Sunday, July 8, 2007

Isaac Asimov Presents the Great SF Stories - 1939

1939 is seen as the beginning of the golden age of science fiction. Asimov, Heinlein, Del Ray, and Sturgeon are just a few of the 'big' SF authors who got their start at this time. I was curious to see how dated these stories might be, nearly 70 years later, and overall, I'd have to say they held up pretty well.

I was expecting a lot more "Buck Rogers" type action with all the melodrama of a space opera, but that was not what I found. Instead, I found a wide variety of pretty darn good stories. Several of them, such as The Cloak of Aesir by Don Stuart, The Black Destroyerby A.E. Van Vogt, and Heavy Planet by Milton Rothman, were very interesting stories of alien cultures, and other than some antiquated language, could have been written today.

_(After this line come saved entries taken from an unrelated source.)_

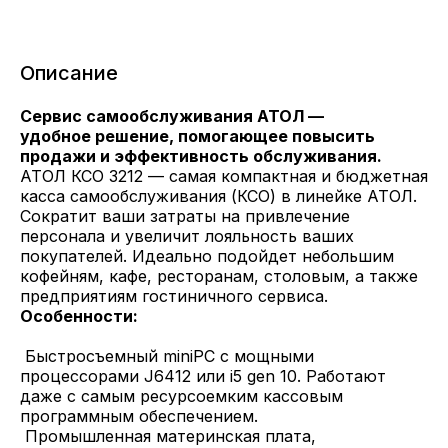
Описание
Сервис самообслуживания АТОЛ —
удобное решение, помогающее повысить
продажи и эффективность обслуживания.
АТОЛ КСО 3212 — самая компактная и бюджетная
касса самообслуживания (КСО) в линейке АТОЛ.
Сократит ваши затраты на привлечение
персонала и увеличит лояльность ваших
покупателей. Идеально подойдет небольшим
кофейням, кафе, ресторанам, столовым, а также
предприятиям гостиничного сервиса.
Особенности:
Быстросъемный miniPC с мощными
процессорами J6412 или i5 gen 10. Работают
даже с самым ресурсоемким кассовым
программным обеспечением.
Промышленная материнская плата,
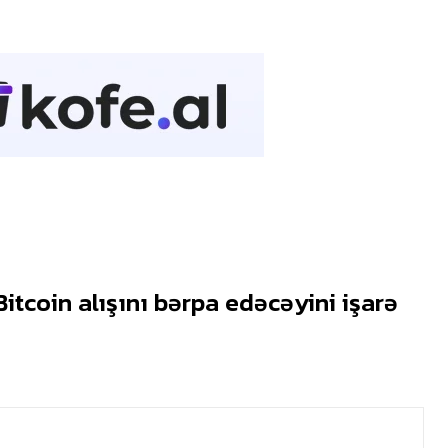
itcoin alışını bərpa edəcəyini işarə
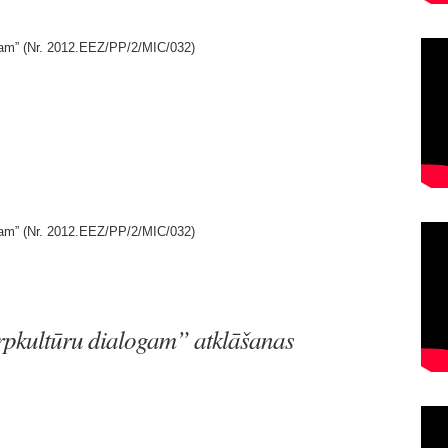
gam” (Nr. 2012.EEZ/PP/2/MIC/032)
gam” (Nr. 2012.EEZ/PP/2/MIC/032)
rpkultūru dialogam” atklāšanas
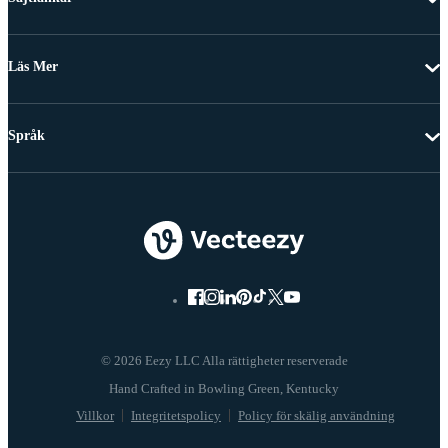
Läs Mer
Språk
© 2026 Eezy LLC Alla rättigheter reserverade
Villkor
Integritetspolicy
Policy för skälig användning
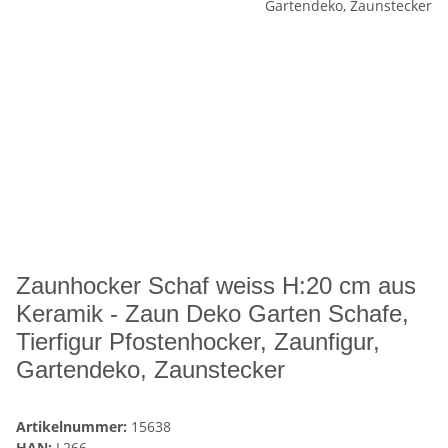
Zaunhocker Schaf weiss H:20 cm aus
Keramik - Zaun Deko Garten Schafe,
Tierfigur Pfostenhocker, Zaunfigur,
Gartendeko, Zaunstecker
Artikelnummer:
15638
HAN:
L266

There were several 'fantasy' type stories - not in the Tolkien vein, but definitely not very science-based. These seemed a little naive and simple, but I must say I did enjoy Jack Williamson's Star Bright.

The most obvious clue to the age of the stories was the antiquated writing. Without fail, a full-grown woman was always referred to as a girl. Men were definitely the "leading man" type - taking the lead (when there were women in the story at all!). There were also a couple of slightly racist references, such as describing the character of an Asian man as having the "ancient politeness of his race".

I am glad I got to read these stories, even though they weren't all great, because they were all significant. Personally, I am very grateful at the progress seen in modern writing, but it was most educational to read stories from the very birth of science fiction as a legitimate genre. (Thanks, Robin, for sending it to me!)